▸ **Written exercise**
Copy out every line below word for word for all the items, leaving the pictures out.

▸ **Extracted records**
###

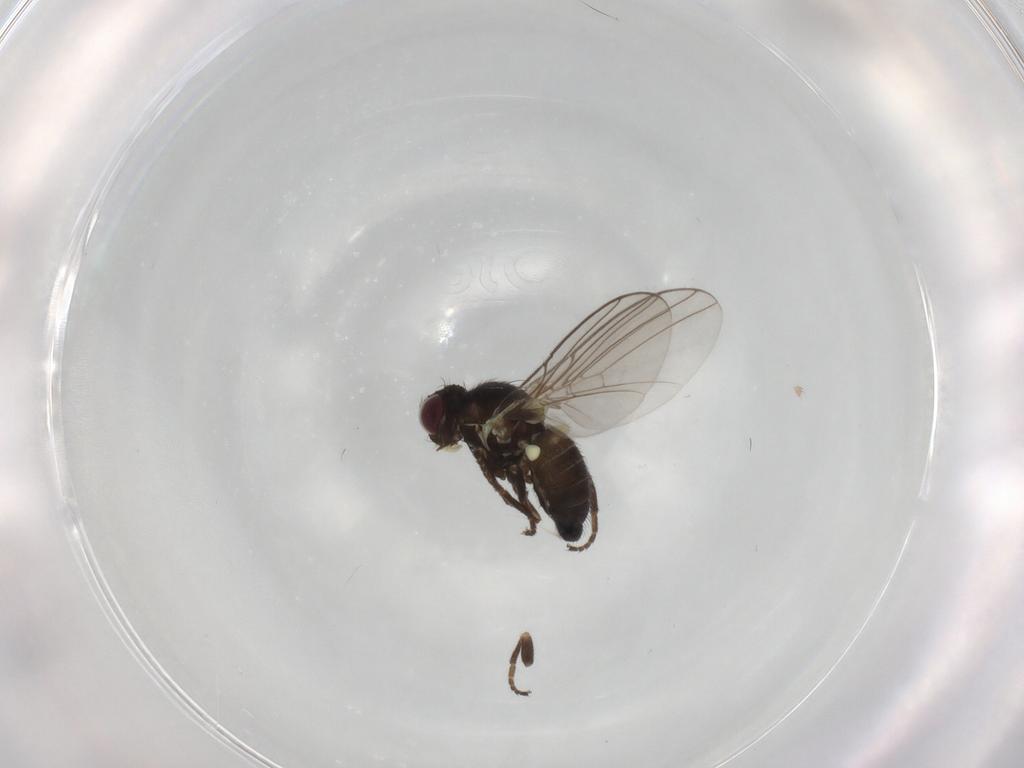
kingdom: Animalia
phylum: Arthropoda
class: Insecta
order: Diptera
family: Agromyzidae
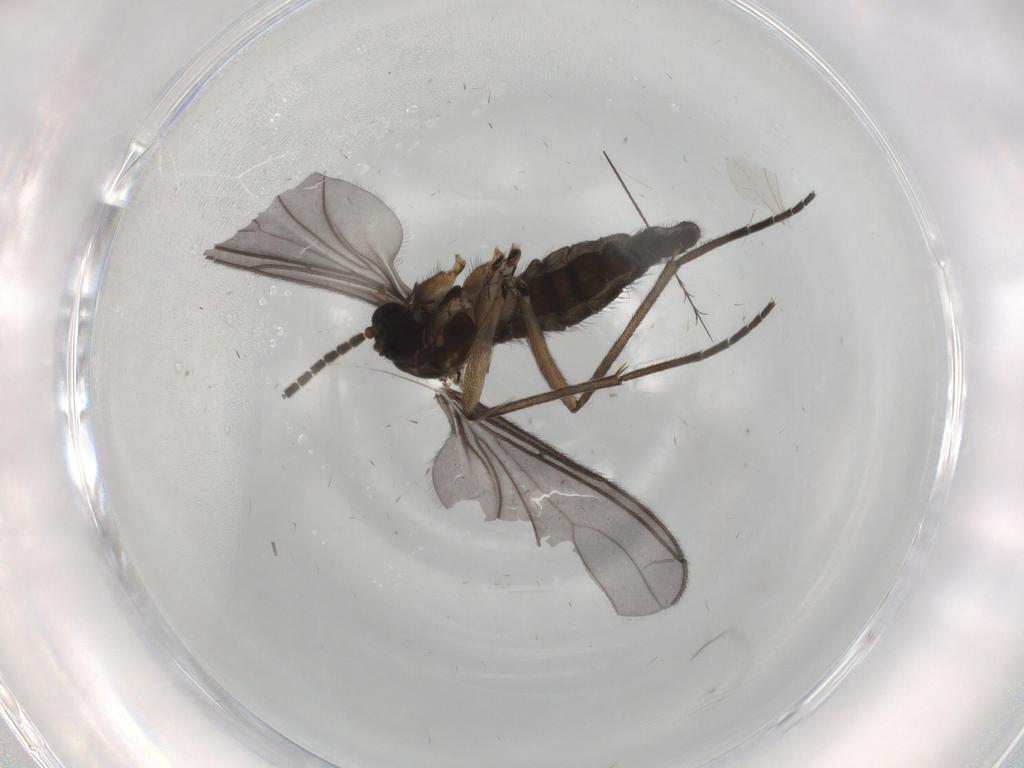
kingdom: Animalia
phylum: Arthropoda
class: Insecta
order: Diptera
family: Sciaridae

###

▸ **Written reply**
kingdom: Animalia
phylum: Arthropoda
class: Insecta
order: Diptera
family: Agromyzidae
kingdom: Animalia
phylum: Arthropoda
class: Insecta
order: Diptera
family: Sciaridae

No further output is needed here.